La logique de l’individualisation

article paru dans l’US 643 du 28 actobre 2006

LA LOGIQUE DE L’INDIVIDUALISATION

« ÉGALITÉ DES CHANCES »... OU ÉGALITÉ ? Le SNES a récemment consacré deux journées Observatoire à cette notion « d’Égalité des chances » afin de montrer ce qu’elle recouvre et les dangers qu’elle contient. Les contributions des différents intervenants et les débats sont en ligne sur le site http:/www. snes.edu/observ/spip

L’égalité des chances est le maître mot de notre gouvernement. L’idée oriente la plupart des dispositifs actuels, de la Loi Fillon à la loi Borloo. C’est aussi celle qui est déclinée dans bon nombre de discours politiques, en cette période préélectorale.

Pourquoi une telle obstination à accoler le mot « chances » et somme toute, une certaine part de loterie, à un principe comme celui d’égalité ? Un début d’explication réside dans la conférence de presse de rentrée de notre ministre : « L’Égalité des chances » nous dit-il « c’est le mérite ». Audelà d’un discours populiste sur le thème du retour aux valeurs d’antan, il y a dans cet aveu tout un programme : transformer les échecs actuels du système éducatif qui ne parvient pas à renverser les inégalités sociales, en échecs individuels liés au mérite de chacun.
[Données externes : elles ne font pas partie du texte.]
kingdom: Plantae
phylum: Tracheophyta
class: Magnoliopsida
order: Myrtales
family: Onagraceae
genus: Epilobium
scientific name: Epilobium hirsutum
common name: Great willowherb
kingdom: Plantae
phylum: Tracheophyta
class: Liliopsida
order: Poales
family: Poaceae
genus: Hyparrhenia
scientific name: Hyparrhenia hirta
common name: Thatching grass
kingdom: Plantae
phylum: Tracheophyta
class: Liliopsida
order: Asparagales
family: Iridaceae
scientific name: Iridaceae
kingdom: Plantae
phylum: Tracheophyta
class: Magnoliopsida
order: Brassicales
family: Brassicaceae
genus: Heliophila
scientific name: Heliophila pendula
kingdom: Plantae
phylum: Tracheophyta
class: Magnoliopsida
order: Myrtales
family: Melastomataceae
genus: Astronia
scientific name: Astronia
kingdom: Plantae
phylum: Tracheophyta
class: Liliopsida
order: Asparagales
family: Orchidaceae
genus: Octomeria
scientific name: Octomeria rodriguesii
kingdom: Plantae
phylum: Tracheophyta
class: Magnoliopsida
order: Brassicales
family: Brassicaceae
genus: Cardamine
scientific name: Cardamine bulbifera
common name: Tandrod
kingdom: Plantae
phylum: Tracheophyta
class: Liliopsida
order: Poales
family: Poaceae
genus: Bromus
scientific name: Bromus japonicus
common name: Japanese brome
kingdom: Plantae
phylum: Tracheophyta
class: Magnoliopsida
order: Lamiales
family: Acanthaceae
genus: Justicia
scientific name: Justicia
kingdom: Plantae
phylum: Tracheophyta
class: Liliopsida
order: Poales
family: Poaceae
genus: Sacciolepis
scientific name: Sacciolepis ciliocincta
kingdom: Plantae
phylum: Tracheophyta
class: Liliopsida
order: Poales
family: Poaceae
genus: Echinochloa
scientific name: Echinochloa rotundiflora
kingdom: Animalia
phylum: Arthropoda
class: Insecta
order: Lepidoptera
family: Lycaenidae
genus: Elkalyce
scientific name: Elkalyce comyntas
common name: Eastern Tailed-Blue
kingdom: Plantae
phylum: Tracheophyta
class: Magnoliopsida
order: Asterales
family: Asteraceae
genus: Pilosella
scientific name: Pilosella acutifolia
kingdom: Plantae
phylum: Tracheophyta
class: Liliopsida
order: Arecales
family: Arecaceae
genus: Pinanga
La logique de l’individualisation des parcours dans le cadre de la mise en place de la loi Fillon est la pierre angulaire de cette mutation radicale de notre système éducatif. Assortie du PPRE elle permet de transformer l’engagement collectif d’une société, basé sur le principe fondamental d’égalité, pour faire réussir tous les élèves dans le cadre d’un programme national, en une « faveur accordée » sous condition de « bon » comportement, pour obtenir ou conserver ce que la loi prévoit. Mais à l’arrivée, tout le monde n’aura pas « saisi sa chance » et les inégalités constatées seront donc entièrement... méritées.

Or nous savons bien qu’apprendre est essentiellement un acte collectif, et que ce qui est décisif, c’est la réussite des apprentissages en classe. À l’inverse, l’efficacité des remédiations, soutiens particuliers et autres stratégies individualisantes est remise en cause à la fois par les enseignants qui n’y croient guère (ou sauf dans des cas très particuliers) et par les résultats de la recherche. C’est au moment de la mise en place des apprentissages qu’il faut donner un maximum de « chances », en diversifiant les situations d’enseignement. Il faut investir dans la formation des enseignants, le travail de concertation, la confrontation des pratiques, la diffusion des recherches scientifiques et mettre en place une véritable réflexion sur les contenus d’enseignement, réflexion que court-circuite à nos yeux le Socle commun en réduisant le savoir à des compétences utilitaristes.